Craig Knott, chief flying instructor at Tatenhill Aviation, was one of Kevin’s Aerobility instructors.
He said: “Kevin has done extremely well. Learning to fly requires numerous skills, with quite a few psychological factors involved, which can prove more difficult to master for people with a disability. But over time, and with patient training, Kevin overcame all the obstacles in his way and achieved his dream.
“He now flies on a very regular basis and, as his confidence has grown, has started to take friends and fellow pilots on trips.”
Kevin now works as a volunteer for Aerobility, who awarded him the Aviator of the Year Award, at the Aviator’s Ball in November 2018, and he has an important message to share in the video below.

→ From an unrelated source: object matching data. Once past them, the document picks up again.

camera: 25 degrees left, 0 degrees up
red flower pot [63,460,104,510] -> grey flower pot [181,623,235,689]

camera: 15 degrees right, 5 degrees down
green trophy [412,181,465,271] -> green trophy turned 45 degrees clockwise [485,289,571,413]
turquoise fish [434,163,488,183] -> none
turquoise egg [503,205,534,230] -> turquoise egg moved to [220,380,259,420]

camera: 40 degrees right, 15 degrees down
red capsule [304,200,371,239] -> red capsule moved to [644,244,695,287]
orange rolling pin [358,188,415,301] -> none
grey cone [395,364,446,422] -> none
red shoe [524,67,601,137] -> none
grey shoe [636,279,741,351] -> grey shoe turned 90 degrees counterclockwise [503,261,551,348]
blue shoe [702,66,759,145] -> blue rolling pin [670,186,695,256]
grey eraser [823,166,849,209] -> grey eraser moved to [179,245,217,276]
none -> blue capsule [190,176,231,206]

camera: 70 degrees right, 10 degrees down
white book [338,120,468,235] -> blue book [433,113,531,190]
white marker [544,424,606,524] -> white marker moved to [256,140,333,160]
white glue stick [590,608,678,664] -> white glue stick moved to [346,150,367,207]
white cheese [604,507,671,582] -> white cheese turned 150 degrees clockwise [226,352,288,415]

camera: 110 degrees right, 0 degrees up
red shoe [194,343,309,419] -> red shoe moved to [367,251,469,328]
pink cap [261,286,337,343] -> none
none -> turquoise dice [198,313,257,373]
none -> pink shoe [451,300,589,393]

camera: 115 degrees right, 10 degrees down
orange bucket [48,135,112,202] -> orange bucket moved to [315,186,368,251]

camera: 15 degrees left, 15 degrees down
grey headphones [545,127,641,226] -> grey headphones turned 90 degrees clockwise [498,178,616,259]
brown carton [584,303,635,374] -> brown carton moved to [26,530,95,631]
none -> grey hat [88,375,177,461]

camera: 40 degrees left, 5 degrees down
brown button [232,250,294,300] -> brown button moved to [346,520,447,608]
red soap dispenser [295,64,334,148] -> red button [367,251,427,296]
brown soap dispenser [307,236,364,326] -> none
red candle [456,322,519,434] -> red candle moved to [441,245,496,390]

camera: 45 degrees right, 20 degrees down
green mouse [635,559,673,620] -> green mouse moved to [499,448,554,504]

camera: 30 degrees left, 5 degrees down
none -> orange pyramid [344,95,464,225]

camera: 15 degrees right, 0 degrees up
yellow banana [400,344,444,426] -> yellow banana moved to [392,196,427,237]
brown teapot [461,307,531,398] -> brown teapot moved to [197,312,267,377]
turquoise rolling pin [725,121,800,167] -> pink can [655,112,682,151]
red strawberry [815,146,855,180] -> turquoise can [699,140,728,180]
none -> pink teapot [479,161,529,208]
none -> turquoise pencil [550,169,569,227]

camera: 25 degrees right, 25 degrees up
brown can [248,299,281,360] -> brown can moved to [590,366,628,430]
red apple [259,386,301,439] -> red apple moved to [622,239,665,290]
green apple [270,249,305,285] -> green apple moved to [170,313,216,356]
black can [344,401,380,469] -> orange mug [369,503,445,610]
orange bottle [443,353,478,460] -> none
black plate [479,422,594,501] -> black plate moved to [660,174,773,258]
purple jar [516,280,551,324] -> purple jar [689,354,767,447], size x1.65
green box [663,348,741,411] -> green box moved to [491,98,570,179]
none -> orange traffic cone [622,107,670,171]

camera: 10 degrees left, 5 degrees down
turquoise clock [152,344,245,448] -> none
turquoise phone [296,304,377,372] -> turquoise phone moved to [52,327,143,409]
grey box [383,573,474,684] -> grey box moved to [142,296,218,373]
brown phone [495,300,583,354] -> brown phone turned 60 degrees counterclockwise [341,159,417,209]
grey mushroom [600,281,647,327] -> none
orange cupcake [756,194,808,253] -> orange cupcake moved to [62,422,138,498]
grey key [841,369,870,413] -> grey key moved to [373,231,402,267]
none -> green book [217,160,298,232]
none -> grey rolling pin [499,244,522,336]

(Captain Kevin Arblaster, who is living with cerebral palsy, shares a message about the importance of focussing on ability rather than disability)
Kevin credits his mom for the way he approaches life with such unrelenting positivity and becomes quietly emotional as he talks about her.
With that smile creeping in again, he struggles to find the words to express his feelings.
He said: “My mum is, bless her, ever since I said, ‘Mum, I want to be a computer programmer’ she said, ‘Okay, have a go.’ ‘Mum, I want to learn to drive.’ ‘Okay, go on.’ ‘Mum, I want to…’ ‘Just do it.’ Having that support, you can’t buy it.
“When I achieved my pilot’s licence, my mum was amazed, she was happy. I managed to take her flying early on, I took my sister and brother-in-law too, and they loved it.
“I’ve always had the belief and self-determination; I’m a Taurus so I’m stubborn.”